New Hope For Preventing Low Back Pain In Senior Citizens
Posted Jun 02 2009 4:34pm
San Francisco Chronic Back Pain Center Comments:
I found an abstract of a very interesting study on the spinejournal.com website, current issuue, that I thought would interest you. Here it is:
Active Lifestyle Protects Against Incident Low Back Pain in Seniors: A Population-Based 2-Year Prospective Study of 1387 Danish Twins Aged 70-100 Years.
Clinical Case Series
Spine. 32(1):76-81, January 1, 2007. Hartvigsen, Jan DC, PhD *+; Christensen, Kaare MD, PhD ++
Abstract: Study Design. Prospective cohort study of twins.
Objectives. To investigate associations between physical activity, physical function, and incident low back pain (LBP) in an elderly population.
Summary of Background Data. The relationship between an active lifestyle and LBP in seniors is unknown.
Methods. Participants in the population-based Longitudinal Study of Aging Danish Twins free from LBP at baseline (no LBP during the past month) were included, and interview data on physical activity, overall physical function, and LBP at baseline and follow-up were obtained. Associations between levels of physical activity and LBP were estimated using logistic regression for the entire cohort, and using a matched case-control design for twin pairs discordant for physical activity. Absolute risk and relative risks for incident LBP in relation to physical activity were calculated for participants with higher or lower than average physical function at baseline. Absolute risk for LBP was also calculated for participants based on whether they remained active or inactive between baseline and follow-up or changed activity level.

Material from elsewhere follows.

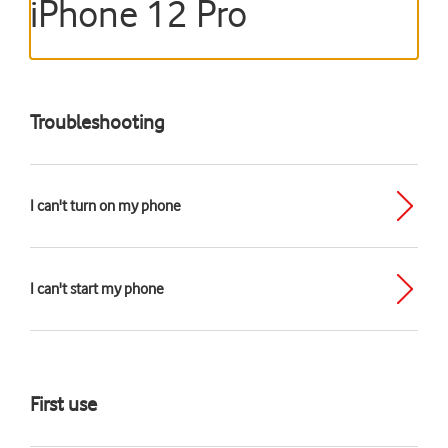
iPhone 12 Pro
Troubleshooting
I can't turn on my phone
I can't start my phone
First use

Results. A total of 1387 persons aged 70-100 at baseline were included in the analyses, including 86 twin pairs discordant for physical activity at baseline. In the total sample, 83% were engaged in light physical activity, and 42% of men and 35% of women were engaged in strenuous physical activity at least weekly. Being engaged in strenuous physical activity at baseline was strongly protective in relation to both having had any LBP (odds ratio 0.21, 95% confidence interval 0.12-0.37 for intra-pair analysis) and having had LBP lasting more than 30 days altogether during the past year at follow-up (odds ratio 0.08, 95% confidence interval 0.03-0.18 for intra-pair analysis). Statistically significant dose-response associations between increasing frequency of strenuous physical activity and magnitude of this protective effect were found. Participants with poor initial physical function experienced the strongest protective effect of strenuous physical activity. Finally, LBP does not appear to be an important factor affecting whether participants remained engaged in strenuous physical activity at baseline and follow-up or vice versa.
Conclusions. Strenuous physical activity at least once a week is protective for incident LBP in seniors.